### Task directions
Print the records exactly and in full, please; the pictures stay out.

═══ Data for this exercise

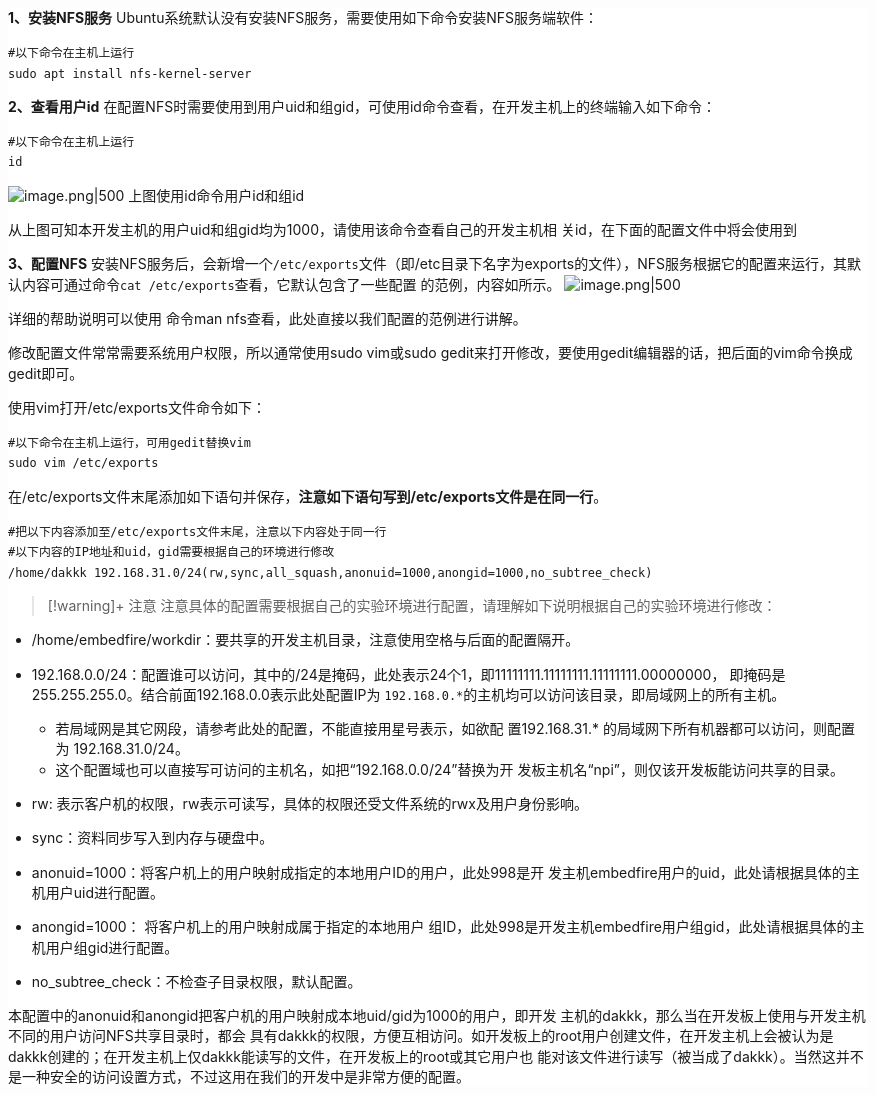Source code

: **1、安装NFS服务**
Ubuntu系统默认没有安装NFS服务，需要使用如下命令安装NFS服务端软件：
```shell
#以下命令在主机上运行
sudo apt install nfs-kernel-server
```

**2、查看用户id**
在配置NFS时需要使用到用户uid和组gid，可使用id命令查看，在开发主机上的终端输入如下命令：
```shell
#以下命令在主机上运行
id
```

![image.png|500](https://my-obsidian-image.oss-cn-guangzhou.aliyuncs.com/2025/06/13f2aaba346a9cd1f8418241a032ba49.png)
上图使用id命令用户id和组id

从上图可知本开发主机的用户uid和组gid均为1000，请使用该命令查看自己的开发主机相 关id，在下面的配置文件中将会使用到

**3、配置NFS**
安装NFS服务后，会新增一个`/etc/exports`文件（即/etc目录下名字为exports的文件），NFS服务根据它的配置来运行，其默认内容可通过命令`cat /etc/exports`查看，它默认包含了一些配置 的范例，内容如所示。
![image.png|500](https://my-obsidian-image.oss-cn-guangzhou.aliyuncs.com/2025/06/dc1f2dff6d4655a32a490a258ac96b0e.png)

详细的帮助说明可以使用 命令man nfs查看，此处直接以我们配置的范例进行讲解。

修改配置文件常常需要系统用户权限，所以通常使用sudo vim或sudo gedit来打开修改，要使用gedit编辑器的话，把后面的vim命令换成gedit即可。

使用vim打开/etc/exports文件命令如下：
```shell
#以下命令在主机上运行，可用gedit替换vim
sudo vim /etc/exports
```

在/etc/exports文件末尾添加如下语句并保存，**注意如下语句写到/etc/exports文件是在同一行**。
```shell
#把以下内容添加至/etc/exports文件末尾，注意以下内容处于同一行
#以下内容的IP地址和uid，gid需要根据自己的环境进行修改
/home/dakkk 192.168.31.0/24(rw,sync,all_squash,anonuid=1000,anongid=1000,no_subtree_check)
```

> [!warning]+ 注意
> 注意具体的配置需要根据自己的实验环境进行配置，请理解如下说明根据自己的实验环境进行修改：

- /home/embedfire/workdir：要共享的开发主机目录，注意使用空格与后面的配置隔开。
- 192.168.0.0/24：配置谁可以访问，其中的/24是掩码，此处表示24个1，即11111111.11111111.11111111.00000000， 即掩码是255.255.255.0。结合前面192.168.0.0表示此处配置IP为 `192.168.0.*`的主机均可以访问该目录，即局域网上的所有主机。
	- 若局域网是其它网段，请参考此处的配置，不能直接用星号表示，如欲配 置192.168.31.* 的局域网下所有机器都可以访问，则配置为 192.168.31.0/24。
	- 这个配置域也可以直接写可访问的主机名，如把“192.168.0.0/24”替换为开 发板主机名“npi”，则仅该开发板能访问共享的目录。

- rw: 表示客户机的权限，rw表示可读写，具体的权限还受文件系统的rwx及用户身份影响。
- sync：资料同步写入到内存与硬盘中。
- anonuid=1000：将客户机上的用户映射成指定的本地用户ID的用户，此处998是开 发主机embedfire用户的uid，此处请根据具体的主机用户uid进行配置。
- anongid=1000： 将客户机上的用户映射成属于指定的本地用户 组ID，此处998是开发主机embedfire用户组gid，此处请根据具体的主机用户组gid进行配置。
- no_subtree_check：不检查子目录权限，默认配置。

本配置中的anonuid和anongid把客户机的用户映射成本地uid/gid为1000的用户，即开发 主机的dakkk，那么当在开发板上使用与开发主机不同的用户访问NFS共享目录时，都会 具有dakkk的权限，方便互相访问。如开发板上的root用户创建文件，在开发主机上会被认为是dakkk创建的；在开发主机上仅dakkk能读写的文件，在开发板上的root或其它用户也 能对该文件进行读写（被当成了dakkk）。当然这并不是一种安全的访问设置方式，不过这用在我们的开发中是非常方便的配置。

══════

### Expected answer
Source code

: **1、安装NFS服务**
Ubuntu系统默认没有安装NFS服务，需要使用如下命令安装NFS服务端软件：
```shell
#以下命令在主机上运行
sudo apt install nfs-kernel-server
```

**2、查看用户id**
在配置NFS时需要使用到用户uid和组gid，可使用id命令查看，在开发主机上的终端输入如下命令：
```shell
#以下命令在主机上运行
id
```

![image.png|500](https://my-obsidian-image.oss-cn-guangzhou.aliyuncs.com/2025/06/13f2aaba346a9cd1f8418241a032ba49.png)
上图使用id命令用户id和组id

从上图可知本开发主机的用户uid和组gid均为1000，请使用该命令查看自己的开发主机相 关id，在下面的配置文件中将会使用到

**3、配置NFS**
安装NFS服务后，会新增一个`/etc/exports`文件（即/etc目录下名字为exports的文件），NFS服务根据它的配置来运行，其默认内容可通过命令`cat /etc/exports`查看，它默认包含了一些配置 的范例，内容如所示。
![image.png|500](https://my-obsidian-image.oss-cn-guangzhou.aliyuncs.com/2025/06/dc1f2dff6d4655a32a490a258ac96b0e.png)

详细的帮助说明可以使用 命令man nfs查看，此处直接以我们配置的范例进行讲解。

修改配置文件常常需要系统用户权限，所以通常使用sudo vim或sudo gedit来打开修改，要使用gedit编辑器的话，把后面的vim命令换成gedit即可。

使用vim打开/etc/exports文件命令如下：
```shell
#以下命令在主机上运行，可用gedit替换vim
sudo vim /etc/exports
```

在/etc/exports文件末尾添加如下语句并保存，**注意如下语句写到/etc/exports文件是在同一行**。
```shell
#把以下内容添加至/etc/exports文件末尾，注意以下内容处于同一行
#以下内容的IP地址和uid，gid需要根据自己的环境进行修改
/home/dakkk 192.168.31.0/24(rw,sync,all_squash,anonuid=1000,anongid=1000,no_subtree_check)
```

> [!warning]+ 注意
> 注意具体的配置需要根据自己的实验环境进行配置，请理解如下说明根据自己的实验环境进行修改：

- /home/embedfire/workdir：要共享的开发主机目录，注意使用空格与后面的配置隔开。
- 192.168.0.0/24：配置谁可以访问，其中的/24是掩码，此处表示24个1，即11111111.11111111.11111111.00000000， 即掩码是255.255.255.0。结合前面192.168.0.0表示此处配置IP为 `192.168.0.*`的主机均可以访问该目录，即局域网上的所有主机。
	- 若局域网是其它网段，请参考此处的配置，不能直接用星号表示，如欲配 置192.168.31.* 的局域网下所有机器都可以访问，则配置为 192.168.31.0/24。
	- 这个配置域也可以直接写可访问的主机名，如把“192.168.0.0/24”替换为开 发板主机名“npi”，则仅该开发板能访问共享的目录。

- rw: 表示客户机的权限，rw表示可读写，具体的权限还受文件系统的rwx及用户身份影响。
- sync：资料同步写入到内存与硬盘中。
- anonuid=1000：将客户机上的用户映射成指定的本地用户ID的用户，此处998是开 发主机embedfire用户的uid，此处请根据具体的主机用户uid进行配置。
- anongid=1000： 将客户机上的用户映射成属于指定的本地用户 组ID，此处998是开发主机embedfire用户组gid，此处请根据具体的主机用户组gid进行配置。
- no_subtree_check：不检查子目录权限，默认配置。

本配置中的anonuid和anongid把客户机的用户映射成本地uid/gid为1000的用户，即开发 主机的dakkk，那么当在开发板上使用与开发主机不同的用户访问NFS共享目录时，都会 具有dakkk的权限，方便互相访问。如开发板上的root用户创建文件，在开发主机上会被认为是dakkk创建的；在开发主机上仅dakkk能读写的文件，在开发板上的root或其它用户也 能对该文件进行读写（被当成了dakkk）。当然这并不是一种安全的访问设置方式，不过这用在我们的开发中是非常方便的配置。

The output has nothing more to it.